The second prong in a thrifty approach to meat is to treat it less as a centrepiece, more as a seasoning. A little crisp bacon scattered on your bubble and squeak makes it taste wonderfully rich, while a ham bone can be cooked with some stock vegetables and a few handfuls of split peas to create a protein-packed soup – the very spirit of good husbandry, and delicious to boot.

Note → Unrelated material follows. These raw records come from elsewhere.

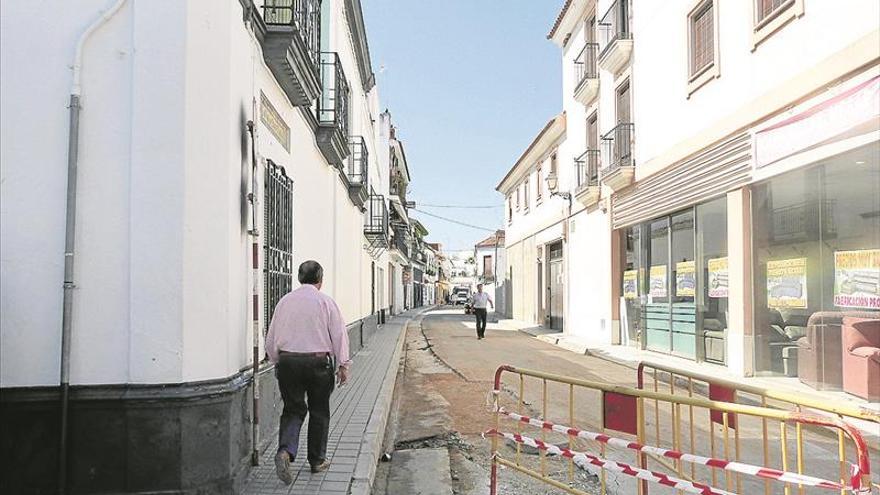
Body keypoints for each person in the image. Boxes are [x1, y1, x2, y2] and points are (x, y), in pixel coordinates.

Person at [265, 260, 351, 484]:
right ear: (320, 281)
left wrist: (277, 361)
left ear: (299, 278)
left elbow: (272, 337)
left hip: (288, 362)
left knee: (293, 409)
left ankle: (285, 451)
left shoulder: (284, 302)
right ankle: (316, 460)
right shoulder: (326, 302)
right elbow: (339, 334)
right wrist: (343, 364)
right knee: (319, 411)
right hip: (318, 363)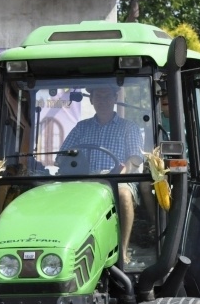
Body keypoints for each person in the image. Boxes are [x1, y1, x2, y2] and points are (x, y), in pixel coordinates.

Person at [57, 85, 144, 264]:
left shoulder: (128, 127)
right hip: (86, 179)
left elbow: (135, 157)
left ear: (114, 99)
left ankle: (123, 252)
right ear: (92, 100)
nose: (102, 100)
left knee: (124, 195)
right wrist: (72, 159)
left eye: (106, 96)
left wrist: (122, 171)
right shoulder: (82, 127)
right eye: (98, 96)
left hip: (118, 178)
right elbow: (61, 156)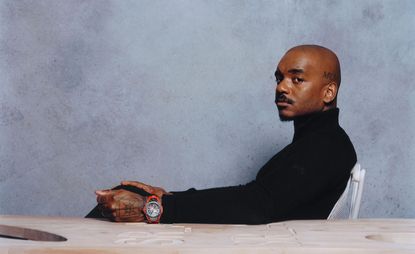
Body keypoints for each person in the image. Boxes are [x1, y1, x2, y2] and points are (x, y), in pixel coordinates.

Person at [86, 44, 357, 224]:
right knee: (125, 193)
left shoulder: (327, 147)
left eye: (296, 79)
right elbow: (258, 197)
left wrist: (153, 208)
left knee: (123, 205)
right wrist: (166, 198)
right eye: (279, 78)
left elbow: (256, 205)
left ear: (328, 92)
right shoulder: (314, 143)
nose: (281, 88)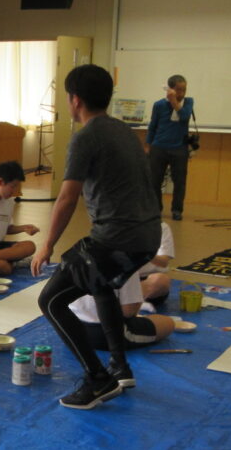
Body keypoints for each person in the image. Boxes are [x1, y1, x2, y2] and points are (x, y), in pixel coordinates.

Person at [32, 64, 161, 410]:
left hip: (117, 238)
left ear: (75, 100)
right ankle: (119, 366)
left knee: (51, 300)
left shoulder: (85, 137)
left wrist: (47, 245)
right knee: (98, 281)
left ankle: (97, 378)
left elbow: (67, 197)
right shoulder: (124, 131)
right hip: (148, 235)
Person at [69, 273, 175, 353]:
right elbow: (128, 312)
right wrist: (144, 289)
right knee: (168, 323)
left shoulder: (79, 254)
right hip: (102, 334)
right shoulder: (128, 262)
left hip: (70, 327)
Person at [146, 74, 194, 221]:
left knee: (179, 181)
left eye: (184, 89)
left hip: (179, 148)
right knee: (155, 180)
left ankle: (177, 210)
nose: (182, 93)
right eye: (179, 90)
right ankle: (156, 209)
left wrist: (174, 101)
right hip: (158, 147)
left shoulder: (188, 102)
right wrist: (148, 145)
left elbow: (184, 116)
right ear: (170, 89)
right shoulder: (159, 105)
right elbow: (153, 126)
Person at [138, 221, 175, 305]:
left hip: (147, 280)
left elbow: (164, 262)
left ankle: (130, 300)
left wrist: (144, 254)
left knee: (161, 280)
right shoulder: (117, 225)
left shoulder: (162, 227)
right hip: (124, 279)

At the start of the year, when a warm kitchen is particularly appealing, it's the perfect time to work on these old-fashioned household management skills. Remember: thrifty cooking is not miserly, it's not parsimonious, it's not thin and watery or stodgy and flavourless – that's just bad cooking. What I'm talking about is a pleasing craft that involves using good ingredients with wisdom, respect and skill to produce something you really want to eat. It's one
of the most satisfying ways to cook and, whether you're genuinely on a tight budget or you just can't bear needless extravagance, it's as relevant now as it ever was.
Prices correct at time of publication.